10.07.2009

Six in the Morning

1. CANWEST GETS PROTECTION FOR POST AND GLOBAL: A judge has granted Canwest protection for the Global and National Post portions of its media empire as the company struggles to restructure its $3.9 billion debt. (CBC)

2. SPAMMERS TRY TO WATERDOWN ANTI-SPAM LAW: Lobbyists for on-line marketers -- the spam lobby, that is -- are urging Ottawa to include loopholes in their tough anti-spam laws that're working their way to the House of Commons. How're they doing this? I'm guessing lots and lots of emails and phonecalls to MPs. (Globe and Mail)

3. SASKPOWER TO HIKE RATES: SaskPower warns it'll have to hike rates in order to pay for new capacity to cope with Saskatchewan's growing population, and because they have to work to curb carbon emissions, and because they have to replace a lot of aging infrastructure. When can we expect the hikes? At some point over the next 20 years. Thanks for the heads up, guys. I'll put it in my calendar. Oh, and don't think for one second this announcement has anything to do with warming us up to the idea of building a nuclear reactor in the province. I'm sure that has nothing to do with it. (Leader Post)

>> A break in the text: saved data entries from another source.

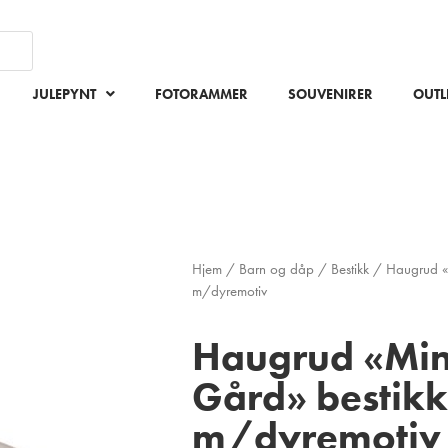
JULEPYNT
FOTORAMMER
SOUVENIRER
OUTL
Hjem
/
Barn og dåp
/
Bestikk
/ Haugrud «M
m/dyremotiv
Haugrud «Min 
Gård» bestikk
m/dyremotiv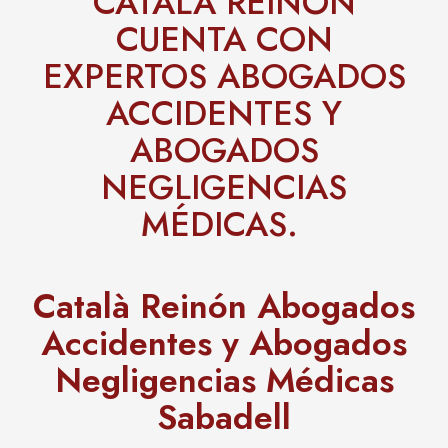
CATALÀ REINÓN
CUENTA CON
EXPERTOS ABOGADOS
ACCIDENTES Y
ABOGADOS
NEGLIGENCIAS
MÉDICAS.
Català Reinón Abogados
Accidentes y Abogados
Negligencias Médicas
Sabadell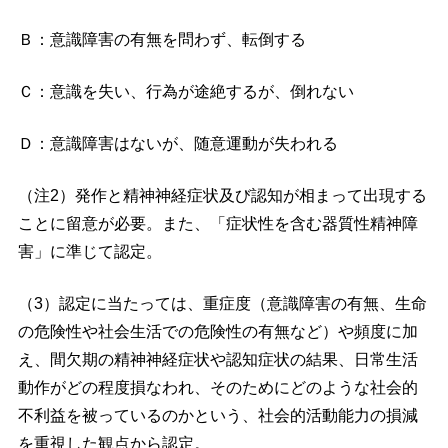
Ｂ：意識障害の有無を問わず、転倒する
Ｃ：意識を失い、行為が途絶するが、倒れない
Ｄ：意識障害はないが、随意運動が失われる
（注2）発作と精神神経症状及び認知が相まって出現する
ことに留意が必要。また、「症状性を含む器質性精神障
害」に準じて認定。
（3）認定に当たっては、重症度（意識障害の有無、生命
の危険性や社会生活での危険性の有無など）や頻度に加
え、間欠期の精神神経症状や認知症状の結果、日常生活
動作がどの程度損なわれ、そのためにどのような社会的
不利益を被っているのかという、社会的活動能力の損減
を重視した観点から認定。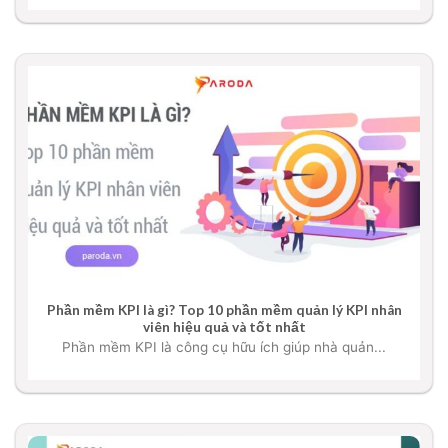
Phần mềm KPI là gì? Top 10 phần mềm quản lý KPI nhân
viên hiệu quả và tốt nhất
Phần mềm KPI là công cụ hữu ích giúp nhà quản...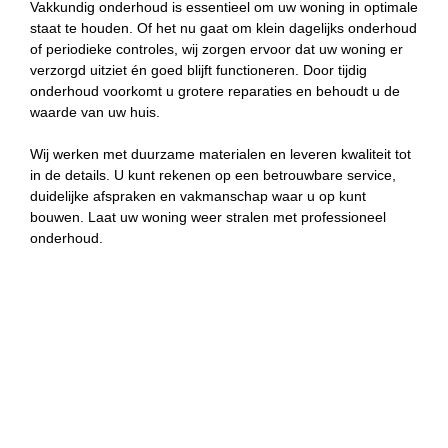
Vakkundig onderhoud is essentieel om uw woning in optimale
staat te houden. Of het nu gaat om klein dagelijks onderhoud
of periodieke controles, wij zorgen ervoor dat uw woning er
verzorgd uitziet én goed blijft functioneren. Door tijdig
onderhoud voorkomt u grotere reparaties en behoudt u de
waarde van uw huis.
Wij werken met duurzame materialen en leveren kwaliteit tot
in de details. U kunt rekenen op een betrouwbare service,
duidelijke afspraken en vakmanschap waar u op kunt
bouwen. Laat uw woning weer stralen met professioneel
onderhoud.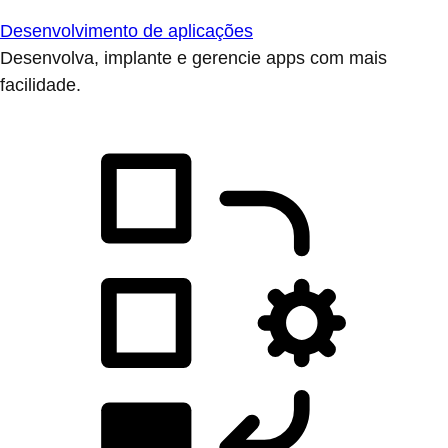
Desenvolvimento de aplicações
Desenvolva, implante e gerencie apps com mais
facilidade.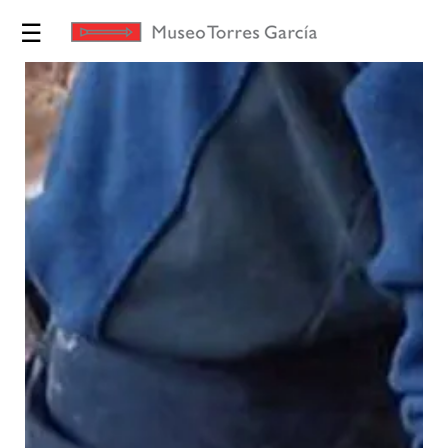
☰
Exposiciones
Torres
García
Museo
Educación
Yo te
Invito
Tienda
Novedades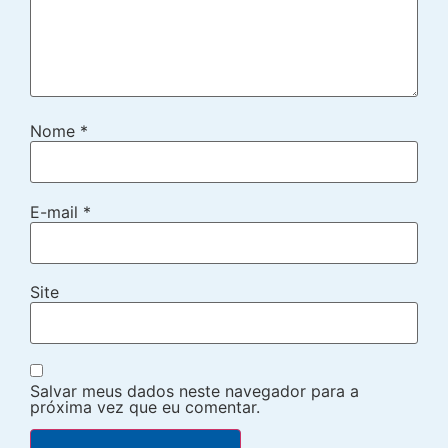
Nome
*
E-mail
*
Site
Salvar meus dados neste navegador para a
próxima vez que eu comentar.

4. HUGE DINO PRINTS FOUND IN FRANCE: Paleontologists in eastern France report they've uncovered some of the largest sauropod prints ever. (Globe and Mail)

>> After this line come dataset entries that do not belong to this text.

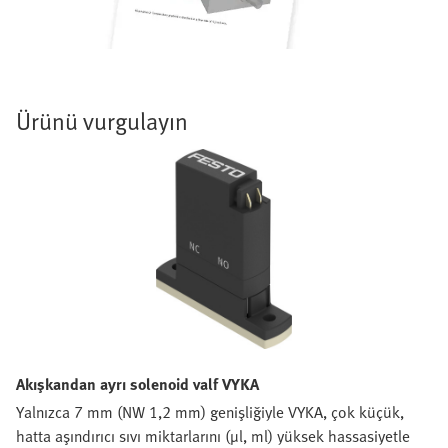
Ürünü vurgulayın
Akışkandan ayrı solenoid valf VYKA
Yalnızca 7 mm (NW 1,2 mm) genişliğiyle VYKA, çok küçük,
hatta aşındırıcı sıvı miktarlarını (µl, ml) yüksek hassasiyetle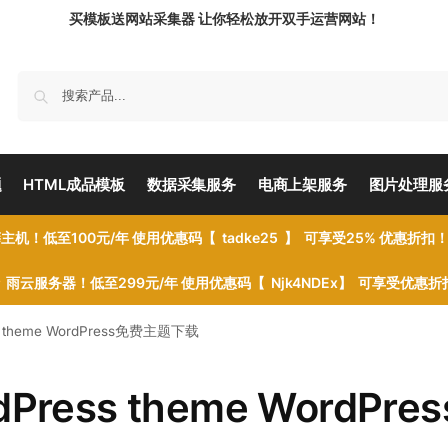
买模板送网站采集器 让你轻松放开双手运营网站！
题
HTML成品模板
数据采集服务
电商上架服务
图片处理服
主机！低至100元/年 使用优惠码【 tadke25 】 可享受25% 优惠折扣
雨云服务器！低至299元/年 使用优惠码【 Njk4NDEx】 可享受优惠
ress theme WordPress免费主题下载
rdPress theme WordPre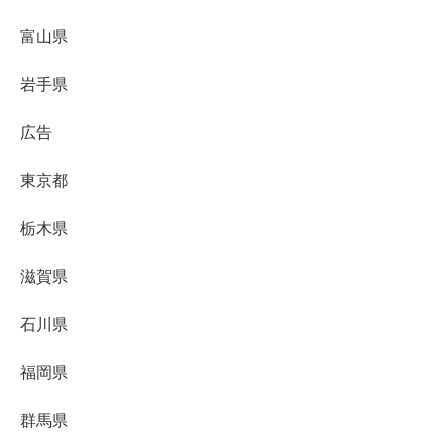
富山県
岩手県
広告
東京都
栃木県
滋賀県
石川県
福岡県
群馬県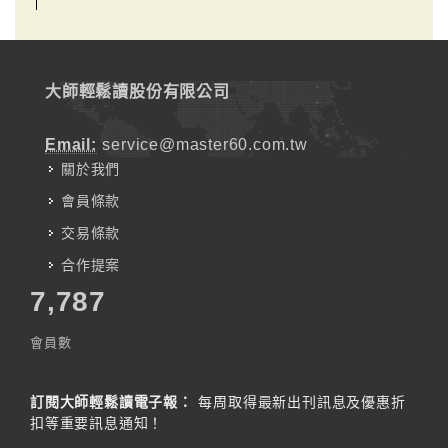
大師輕鬆讀股份有限公司
Email:
service@master60.com.tw
關於我們
會員條款
交易條款
合作提案
7,787
會員數
訂閱大師輕鬆讀電子報：
每周取得最新出刊訊息及優惠折
扣等重要訊息通知！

5. U.S. TO DERAIL CLIMATE TALKS: The US is threatening to derail climate change talks in Copenhagen (Phew! Saves Canada the trouble) because it (the US) doesn't want the Kyoto Protocol targets included in the new agreement. China is not pleased. This bickering goes on as big corporations like Apple are pulling out of the US Chamber of Commerce in protest of that organization's lobbying to undermine climate legislation in the States. (Guardian)

6. UPPER CLASS TWIT: Today's the day Christopher Walter, the Viscount of Monkton, presents his screed against science, Apocalypse Cancelled, at the University of Regina. Now, I could go off on a profanity-fueled rage about how every single thing the man has to say on the subject of climate change is likely fraudulent (check this link out too). Or I could note that, yes, he was an advisor to Margaret Thatcher but not, as far as I can tell, a science advisor despite what the organizers of this lecture claim because, you see, he isn't a scientist -- he's a part time "journalist" which means he's about as qualified to speak on the subject as I am (meaning: he isn't), the only difference being, I won't charge you $60 to listen to my incoherent babbling. Or I could demonstrate what a pathetic little toad he is by writing about his attempts to pass himself off as a member of the British House of Lords (he isn't) and as a winner of the Nobel Prize (he didn't). Or I could relate an amusing anecdote about the Viscount in which he invents and markets a puzzle so complex (he claims) that he offers a million pounds to the person who can solve it....... which an unemployed mathematician does just over a year after the puzzle is released and then the Viscount can't pay out the prize money. Or I could mention that he's written that all AIDS sufferers should be quarantined. I could do all those things. Or I could just direct your attention to the photo of the Viscount that accompanies this item and then to this Monty Python sketch and leave it at that....

2 comments:

Stephen Whitworth said...

Interestingly, Maggie thatcher was not a climate change denier. Sure she was an evil, right-wing big-business-loving warmongering monster, but she wasn't a climate change denier.

Didn't Rosie already do twit Olympics?

Stephen Whitworth said...

Interesting story on Thatcher here, in the Guardian: http://www.guardian.co.uk/environment/2005/jun/30/climatechange.climatechangeenvironment1

Also, yes Rosie already posted the video although this version is better. (And nice narratively, to boot.)